Por los 100 años del natalicio de Enrique Núñez Rodríguez he desempolvado una vieja crónica que le quiero dedicar. Nos unimos mucho en la última década de su vida gracias a Abel Prieto, de quien fue mentor, amigo, y de alguna manera, padre sustituto. Cada fin de semana nos visitaban en casa iluminando con humor contagioso (el de los dos) cada rincón, desde los suelos hasta las lámparas; Enrique era sabio e ingenioso. Sirva esta breve estampa para volverlo a homenajear que en nada trata de emular, por razones obvias, su inagotable, personalísimo e incomparable talento.

Amaury en Newcastle WA. Foto: Joel Valdés
A Enrique, mientras escucho a Sinatra en su nombre.
Un par de años antes de que el escritor, y amigo entrañable, Enrique Núñez Rodríguez, falleciera, nos fuimos a un viaje por provincias. Nos acompañó un inseparable de ambos, el escritor Abel Prieto, y otros que la prudencia me impide nombrar.
Al microbús en que viajamos se le ponchaban los neumáticos cada diez kilómetros de lo viejos y gastados que estaban y se fueron acabando los repuestos. Para aliviar la tensión empecé a mortificar a Enrique de todas las formas posibles. Mientras yo repetía dislate tras dislate, él fumaba cigarrillos compulsivamente con cara de fastidio por el sinfín de demoras, y su desinterés total por mis idioteces.
Esperaba una respuesta suya, irreverente, simpática y original, como él, pero no ocurría. Subí la temperatura de mis sarcasmos y nada, solo silencio, silencio, y más silencio. Me tenía el suficiente amor y confianza, para permitir mis atrevimientos, pero sinceramente siento hoy, recordándolo, que estuve desvirgando ciertos límites.

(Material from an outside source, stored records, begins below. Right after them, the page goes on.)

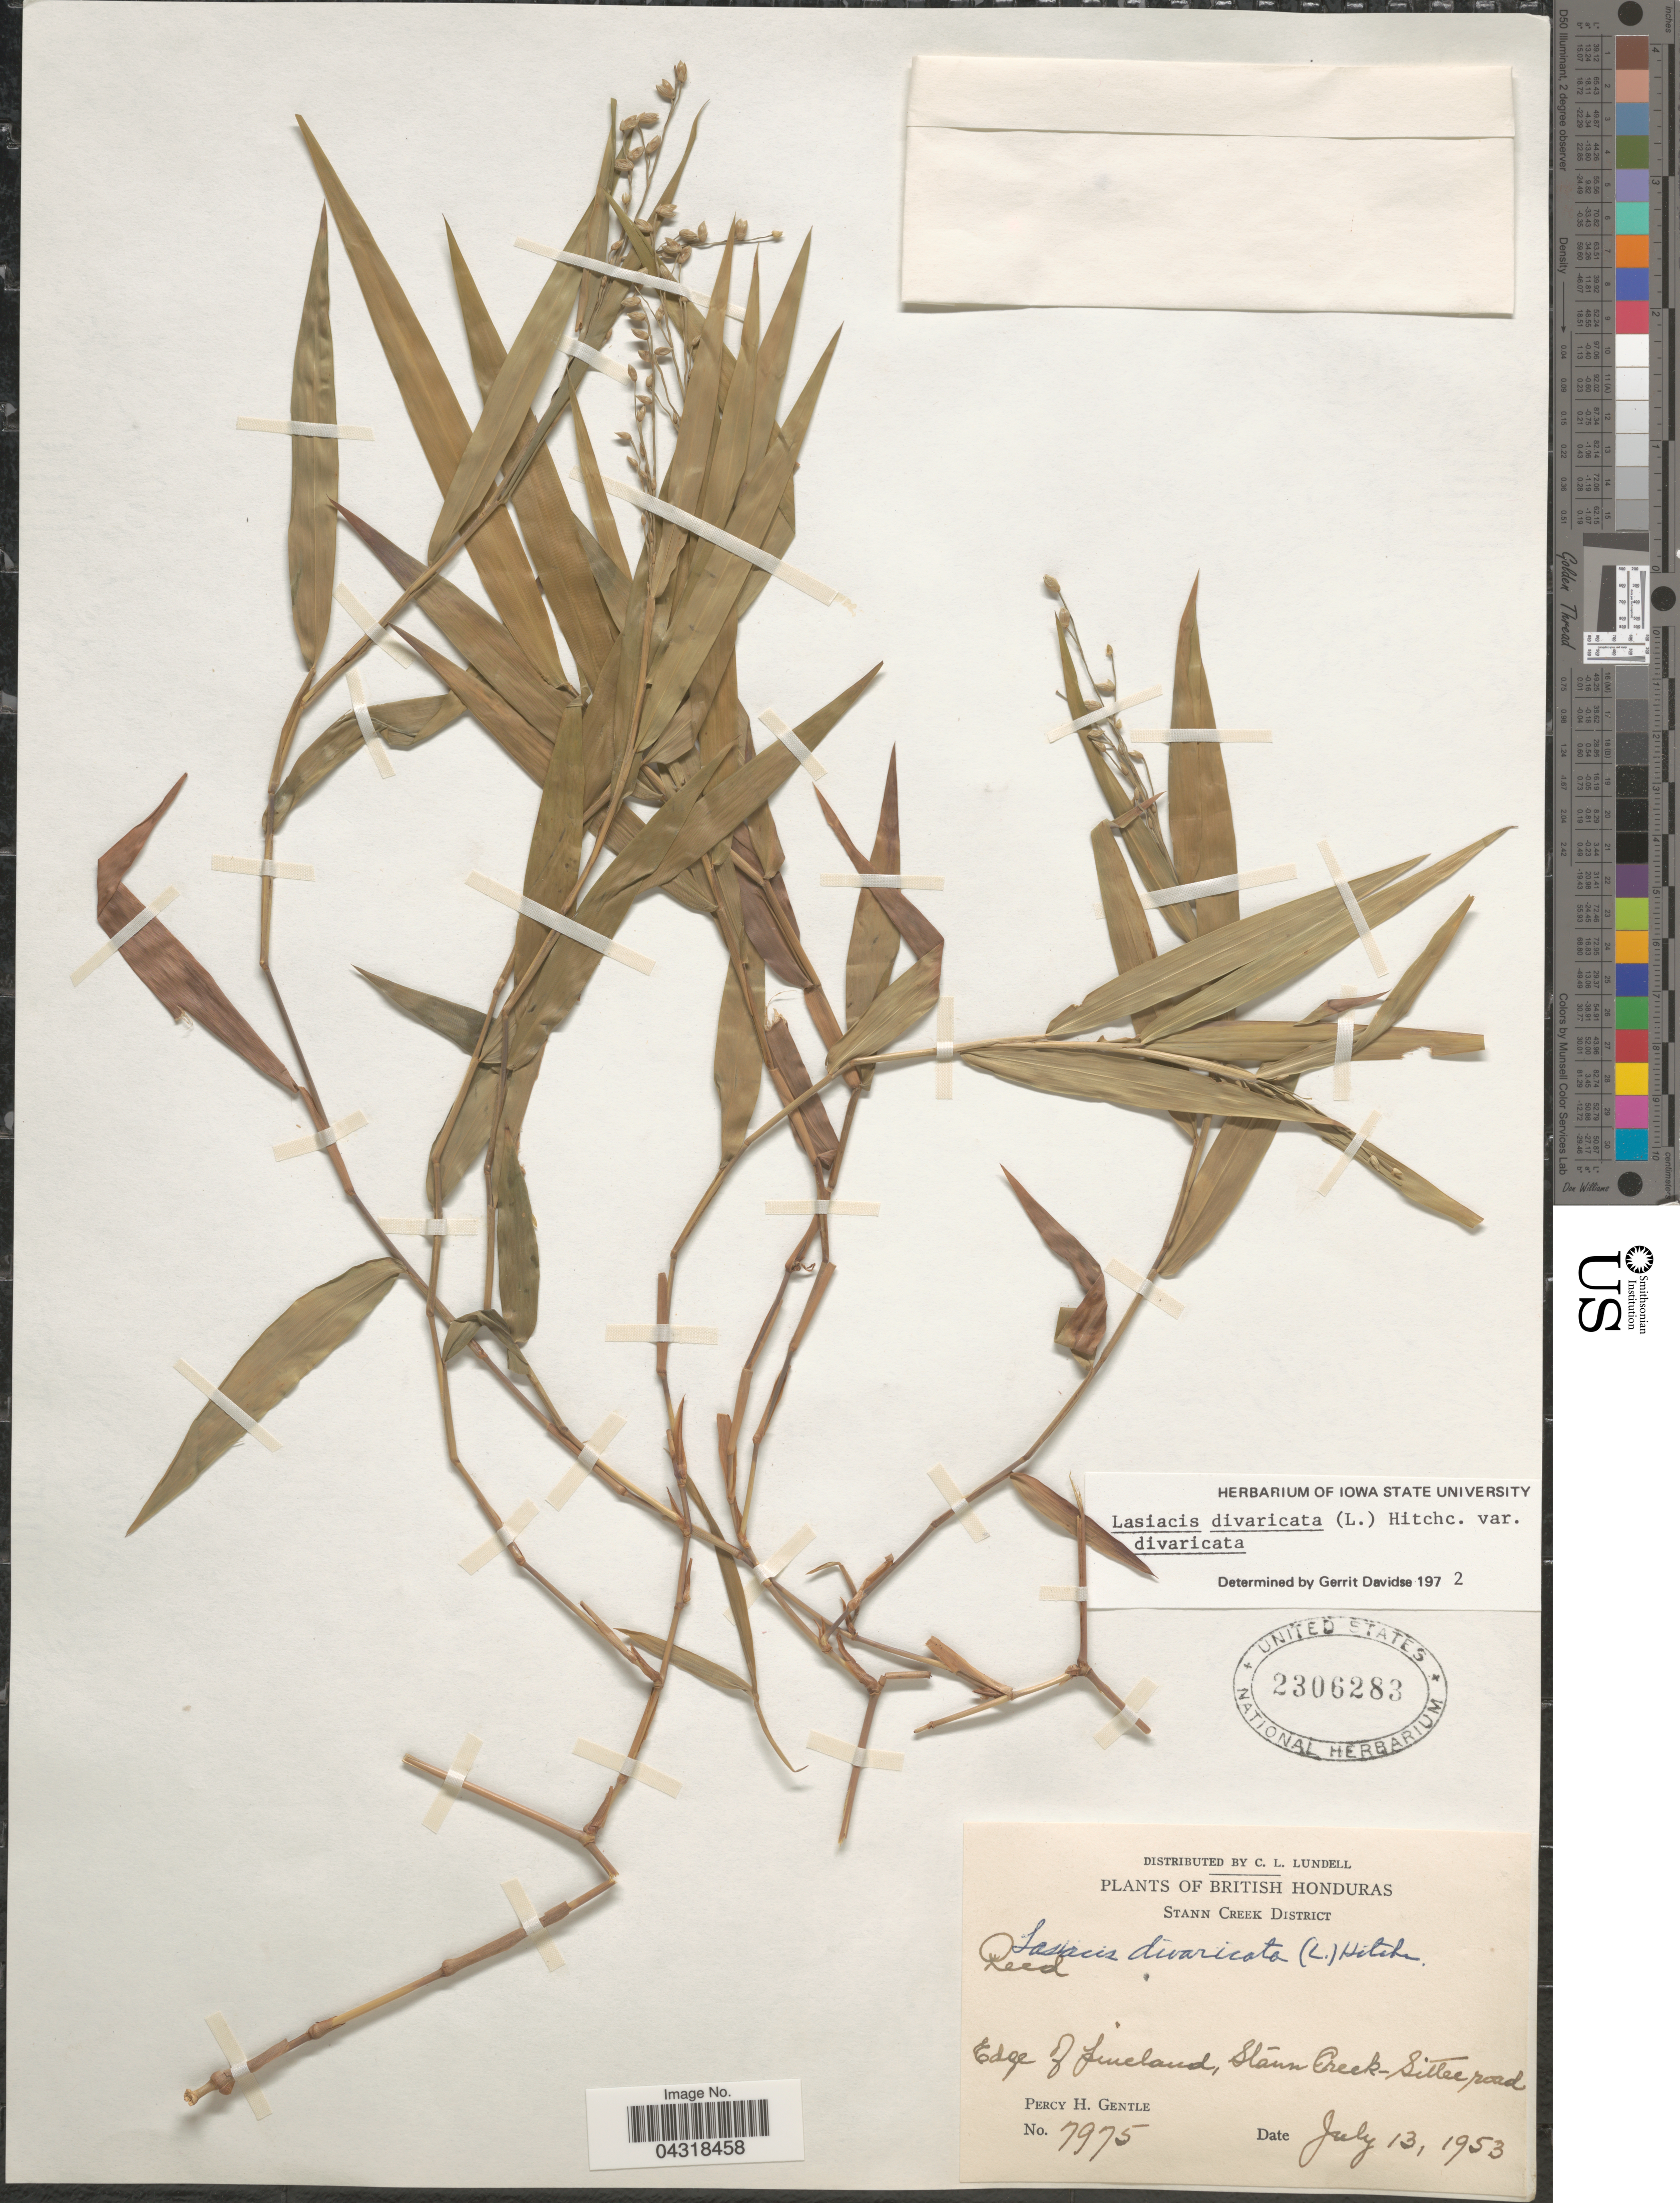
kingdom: Plantae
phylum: Tracheophyta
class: Liliopsida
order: Poales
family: Poaceae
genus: Lasiacis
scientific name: Lasiacis divaricata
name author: (L.) Hitchc.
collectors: P. H. Gentle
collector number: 7975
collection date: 1953-07-13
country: Belize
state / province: Stann Creek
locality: British Honduras. Stann Creek District. Edge of pineland, Stann Creek-Sittee road.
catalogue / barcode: US 2306283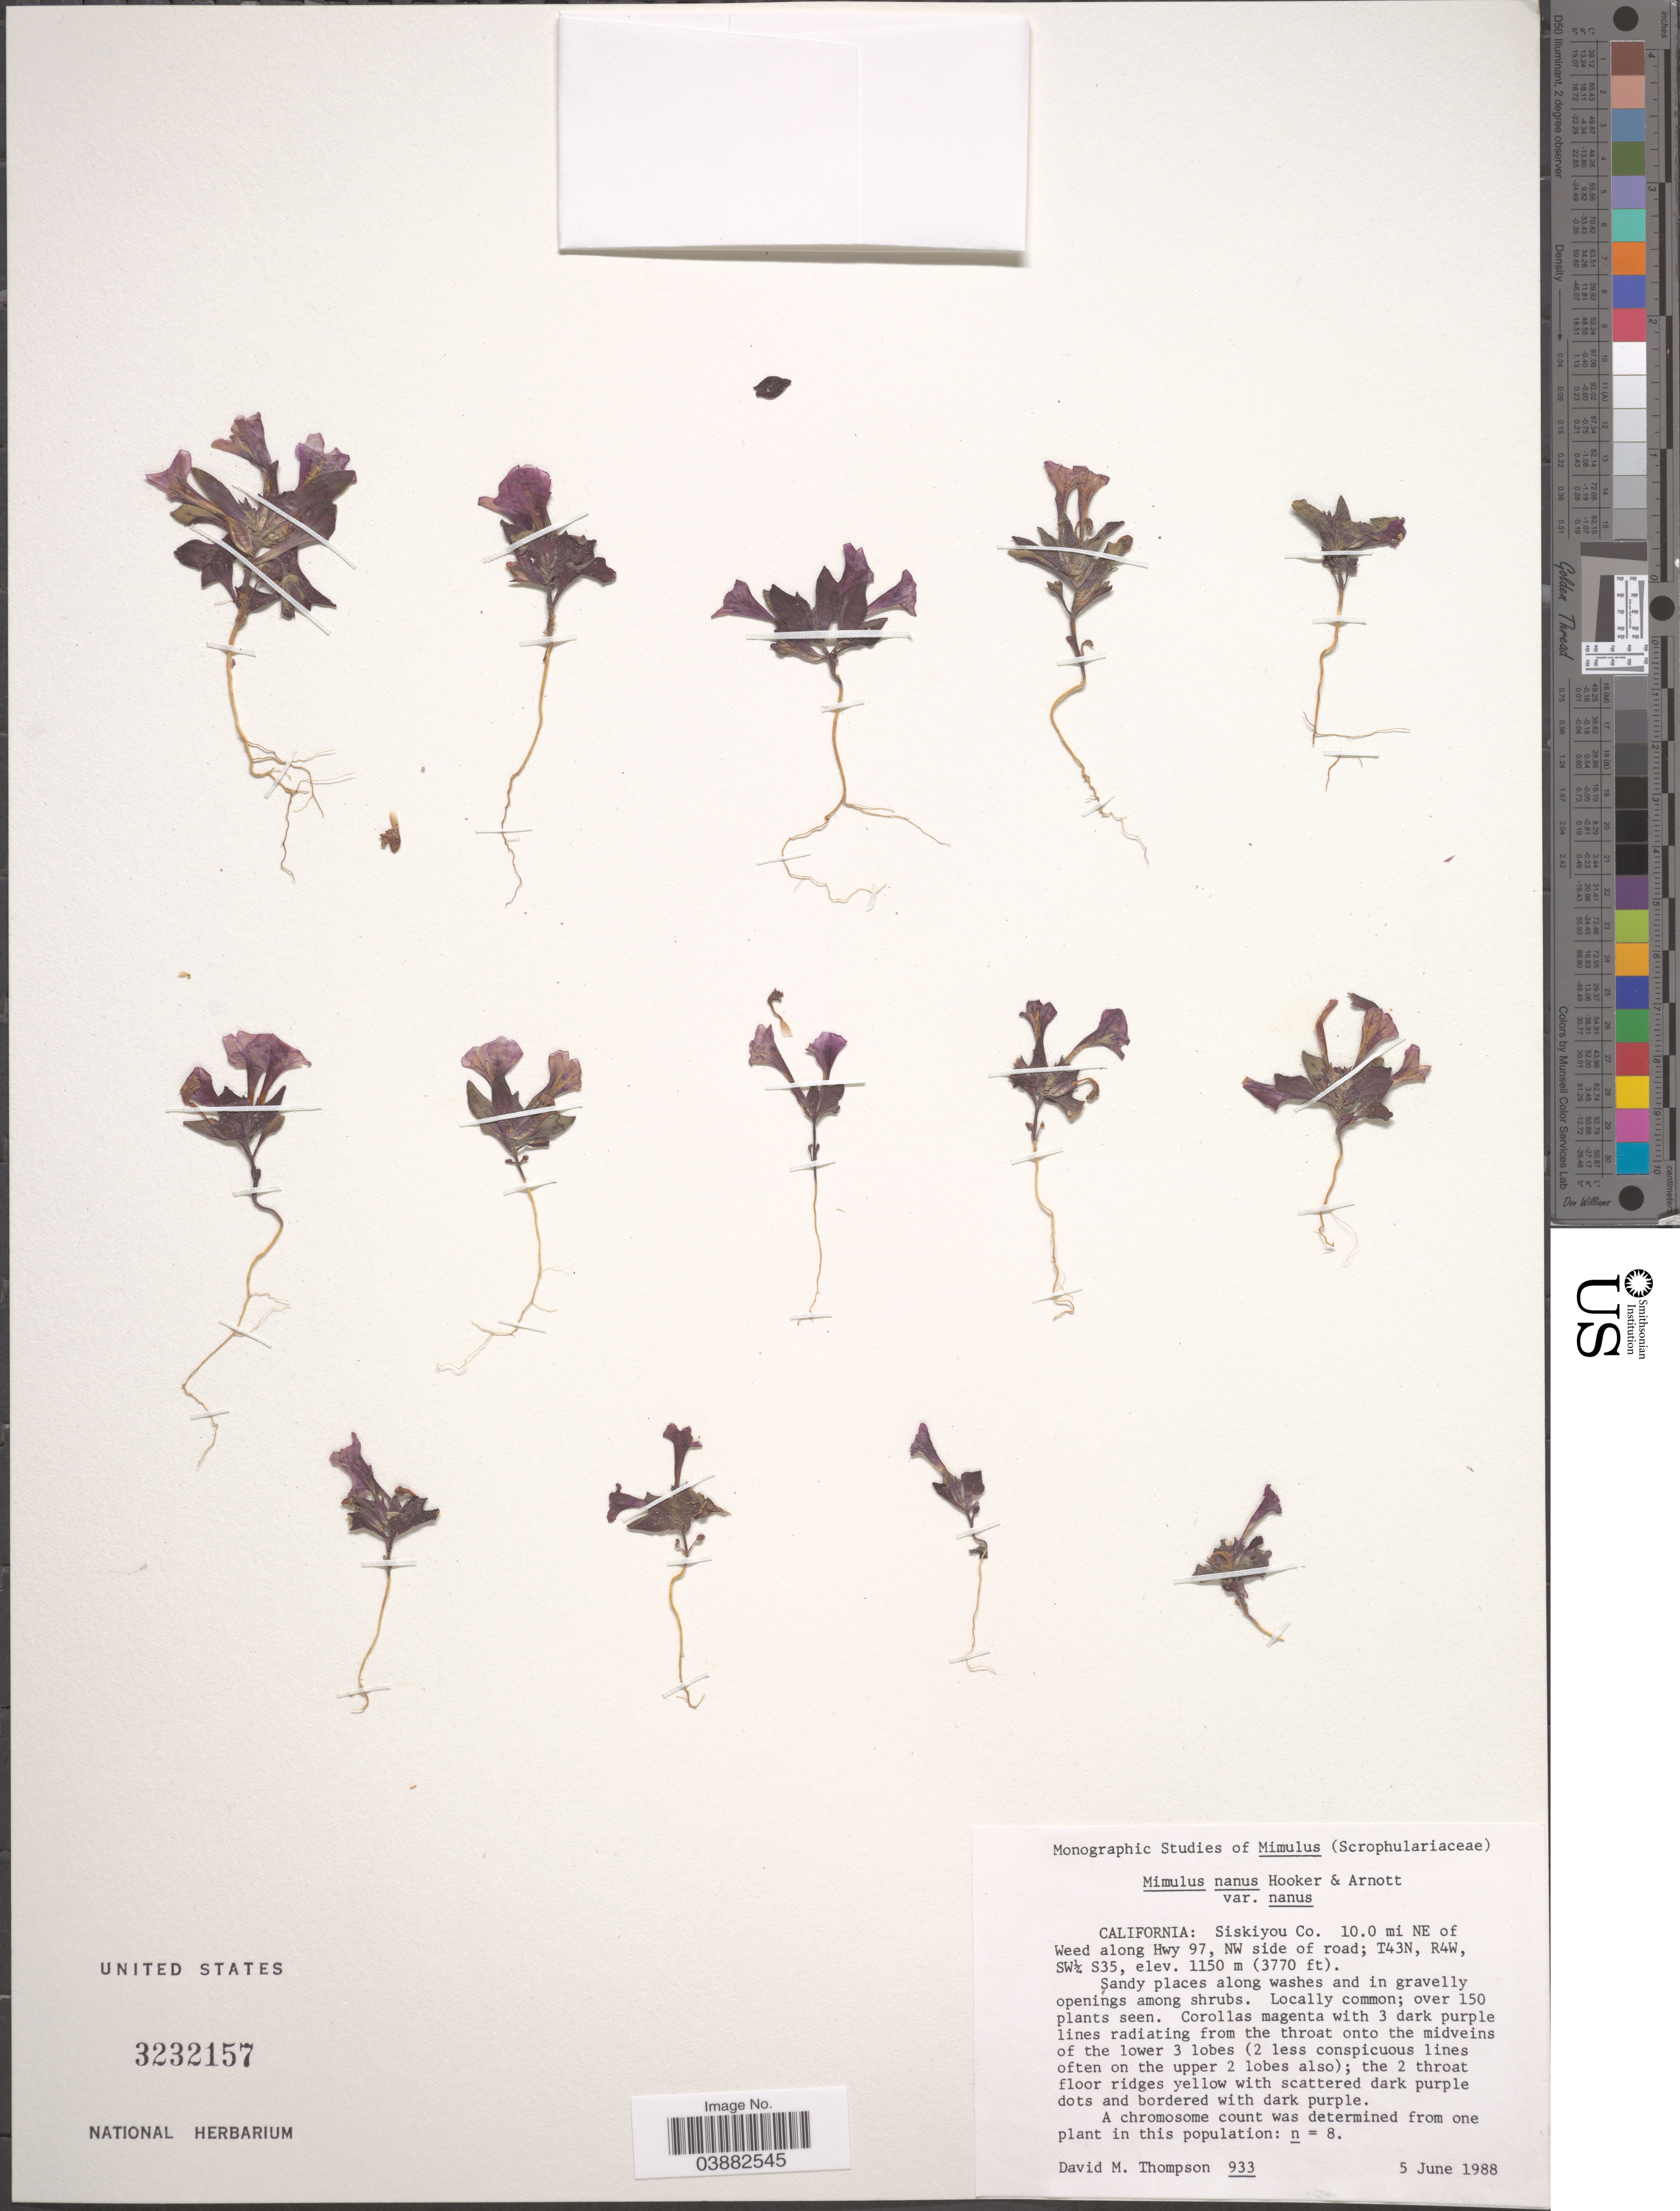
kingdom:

Ya sin gomas sustitutas a las que recurrir, encontramos milagrosamente una gasolinera con su respectivo taller en medio de la Carretera Central; fue como toparnos con un dromedario carnívoro merendándose un pigmeo tahitiano. Me bajé a estirar las piernas y Enrique y Abel se fueron con el chofer rodando las llantas hasta donde estaban los salvíficos mecánicos.
Toda vez que trabajaron con cariño y diligencia, Enrique, Abel, el chofer, y el grupo de “poncheros” que solucionaron el problema se acercaron a mí, que permanecí de vago en el transporte inhalando el humo de un habano. Entonces Enrique me los presentó, y con una sonrisa maliciosa dijo enfrente de todos:
¿Amaurito, tú sabes lo que dijeron de ti estos amables compañeros cuando te reconocieron en la distancia?
¡No!, le respondí nervioso, porque lo conocía bien.
¡Eh, miren a Amaury Pérez…! ¡En persona no se ve tan maricón!!! Lo enfatizó divertido, con su noble venganza a cuestas.
Los mecánicos negaron haber hecho tal comentario y huyeron despavoridos y avergonzados, lejos de nosotros, mientras me moría de la pena.
Nuevamente acomodados en el microbús, Enrique el Grande me atravesó sentencioso y remató:
Ahora, si quieres, me puedes seguir jodiendo cabrón, pero recuerda que ¡yo si juego al duro!
No volví a abrir la boca el resto del camino.